Fernandez, M.D., Pieters, A., Donoso, C., Tezara, W., Azuke, M., Herrera, C., Rengifo, E. and Herrera, A. 1998. Effects of a natural source of very high CO2 concentration on the leaf gas exchange, xylem water potential and stomatal characteristics of plants of Spatiphylum cannifolium and Bauhinia multinervia. New Phytologist 138: 689-697.
What was done
The authors studied a number of effects of very high CO2 levels (some as great as 35,000 ppm, produced from natural CO2 springs) on an herb and a tree during the rainy and dry seasons in Venezuela, comparing them with control plants that were located a mere 24 m from the plants growing adjacent to the high CO2 sources. Because natural sites, such as this one, contain vegetation that may have persisted for generations at elevated CO2 concentrations, they provide data that is highly indicative of future plant responses to the rising CO2 content of earth's atmosphere.

————

— EXERCISE REQUIREMENTS —
a) According to the supplied text, why do natural sites such as the one studied yield data highly indicative of how plants will respond to rising atmospheric CO2? Answer in one to three sentences.
b) Answer these questions from the supplied text.
(i) In which journal and year was the study published?
(ii) How far were the control plants located from the plants growing adjacent to the high CO2 sources?
(iii) In which country, and during which seasons, were the effects studied?

[Dataset entries]
————

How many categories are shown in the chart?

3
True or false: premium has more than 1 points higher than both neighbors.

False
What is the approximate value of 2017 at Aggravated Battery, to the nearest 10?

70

————

— ANSWERS PER TASK —
a) Natural sites like this one contain vegetation that may have persisted for generations at elevated CO2 concentrations. For that reason, the data they provide is highly indicative of future plant responses to the rising CO2 content of earth's atmosphere.

b)
(i) New Phytologist, 1998.
(ii) A mere 24 m.
(iii) Venezuela, during the rainy and dry seasons.